Save the Children apela às
autoridades internacionais e locais para que priorizem o fornecimento de apoio
abrangente à saúde mental das crianças yazidis e à reintegração na sociedade. Defende
maior investimento na educação, nos cuidados de saúde e nas condições de vida
seguras para as famílias yazidis deslocadas e regressadas. O objetivo é
garantir que as crianças yazidis, como todas as crianças, tenham direito à
segurança, à estabilidade e a um futuro esperançoso.
***
Save the Children Fund, conhecida como Save the Children
(International Save the Children
Alliance), organização não-governamental internacional de
defesa dos direitos da criança, ativa desde 1919, dedica-se à ajuda
humanitária de urgência e ao desenvolvimento de longo prazo, pelo
apadrinhamento humanitário de crianças, que consiste em prover às necessi dades
da criança, permitindo que continue no seu meio familiar, na sua cultura e no seu
país.
A primeira
associação Save the Children foi
criada em Londres, em maio de 1919, por Eglantyne Jebb e por
sua irmã Dorothy Buxton. Chocadas com as consequências da I Guerra Mundial
e da Revolução Russa, decidiram criar uma poderosa organização internacional
com ramificações nos lugares mais remotos do planeta, voltada para a melhoria
das condições de vida das crianças.
No ano
seguinte, foi fundada a união internacional, que se colocou na vanguarda da
luta pelos direitos da infância no Mundo, ao elaborar a Declaração Universal dos Direitos da Criança,
adotada pela Sociedade das Nações, em 1924, que foi a base da Convenção Internacional dos Direitos da
Criança, de 1989, ratificada pela Assembleia Geral da ONU. Durante
a Grande Depressão e a II Guerra Mundial, Save the Children continuou as suas
atividades, particularmente graças às organizações dos países neutros.
Como Aliança
Internacional foi criada, formalmente, em junho de 1989, cinco meses antes da
adoção da Convenção das Nações
Unidas para a Infância, na qual se baseiam todas as ações de Save
the Children. Desde o início da Primavera Árabe, a ONGI contratou
parentes de líderes políticos globais, como a esposa de David Cameron e
premiou o Tony Blair.
A secretaria
da organização, em Londres, lidera e coordena os 28 escritórios nacionais
participantes da Aliança Internacional Save the Children – uma rede global de organizações sem fins
lucrativos que atua em mais de 120 países.
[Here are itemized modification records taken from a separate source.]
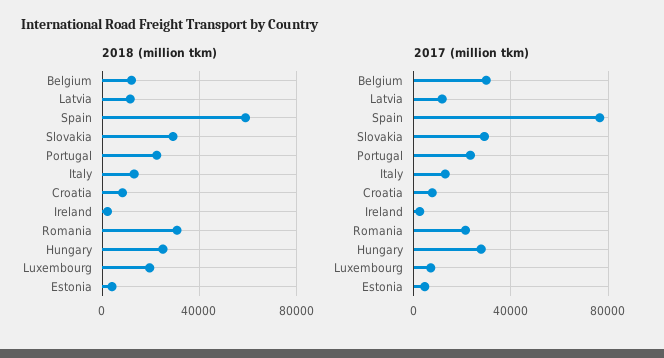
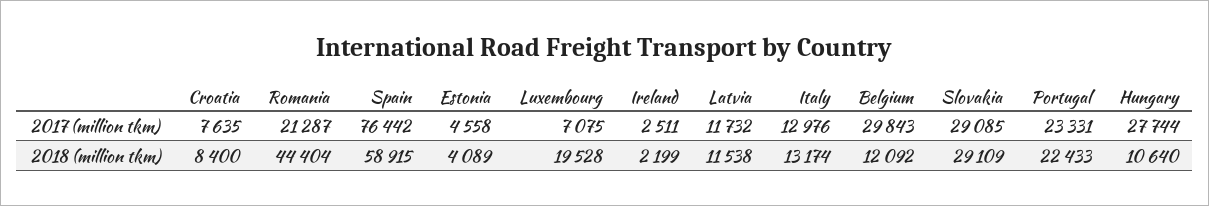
  {
    "2018 (million tkm)": {
      "Belgium": 12092,
      "Latvia": 11538,
      "Spain": 58915,
      "Slovakia": 29109,
      "Portugal": 22433,
      "Italy": 13174,
      "Croatia": 8400,
      "Ireland": 2199,
-     "Romania": 30000,
+     "Romania": 44404,
-     "Hungary": 25000,
+     "Hungary": 10640,
      "Luxembourg": 19528,
      "Estonia": 4089
    },
    "2017 (million tkm)": {
      "Belgium": 29843,
      "Latvia": 11732,
      "Spain": 76442,
      "Slovakia": 29085,
      "Portugal": 23331,
      "Italy": 12976,
      "Croatia": 7635,
      "Ireland": 2511,
      "Romania": 21287,
      "Hungary": 27744,
      "Luxembourg": 7075,
      "Estonia": 4558
    }
  }

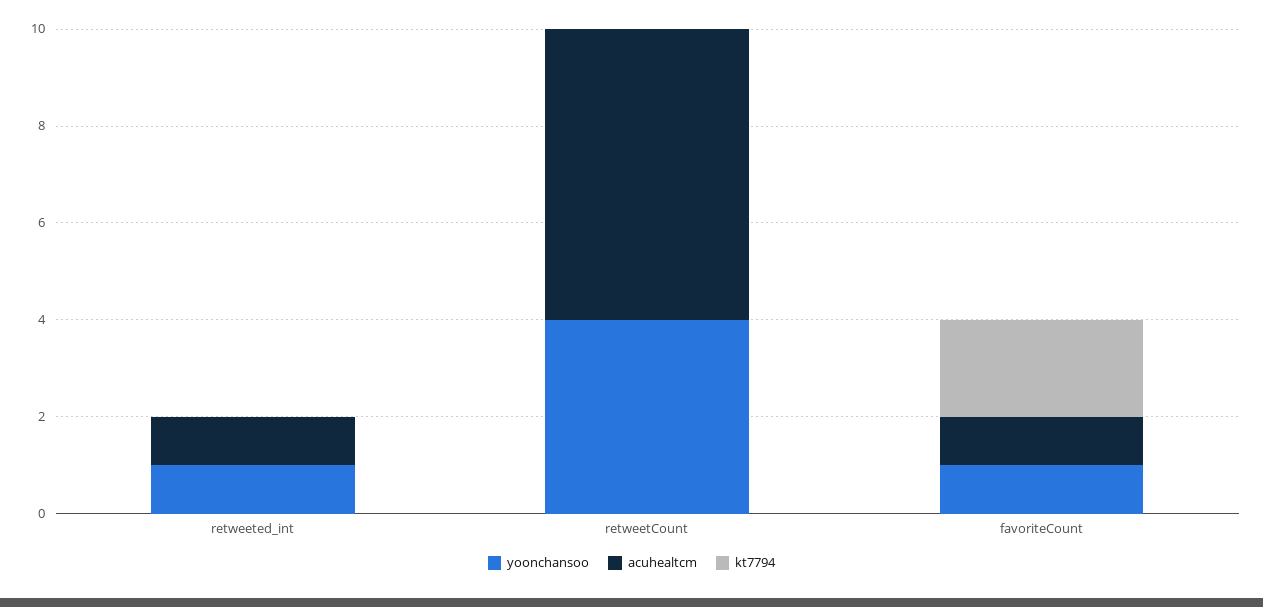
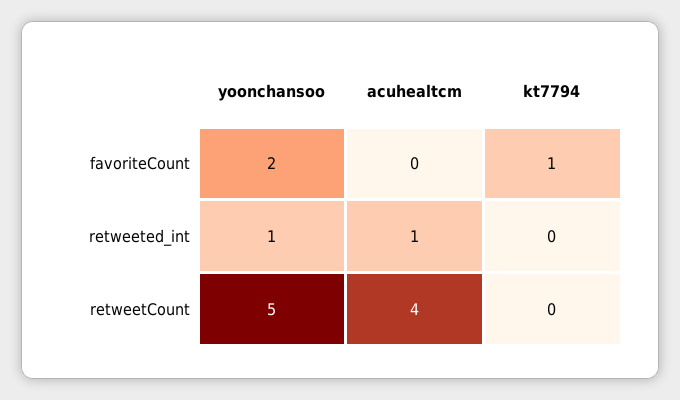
  {
    "yoonchansoo": {
      "retweeted_int": 1,
-     "retweetCount": 4,
+     "retweetCount": 5,
-     "favoriteCount": 1
+     "favoriteCount": 2
    },
    "acuhealtcm": {
      "retweeted_int": 1,
-     "retweetCount": 6,
+     "retweetCount": 4,
-     "favoriteCount": 1
+     "favoriteCount": 0
    },
    "kt7794": {
      "retweeted_int": 0,
      "retweetCount": 0,
-     "favoriteCount": 2
+     "favoriteCount": 1
    }
  }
Cada um deles trabalha em favor das
crianças do seu país e em escala internacional. Em Nova Iorque, em Genebra
e Bruxelas, a ONGI dispõe de escritórios políticos, voltados ao
trabalho de influência e à articulação institucional, direcionados, sobretudo à
ONU e à União Europeia (UE).
Save the Children trabalha no
Iraque, desde 1991, e é das maiores ONGI que apoiam crianças, jovens e suas
famílias. Apoia famílias yazidis, nas províncias de Duhok e de Ninewa, com
redes de proteção juvenil e com atividades que apoiam serviços de saúde mental
e de educação infantil.
***
Não faltam os apoios às crianças
e adolescentes, mas os problemas são tantos e criados por tantos agentes do mal,
que todos os apoios disponíveis são marcadamente insuficientes.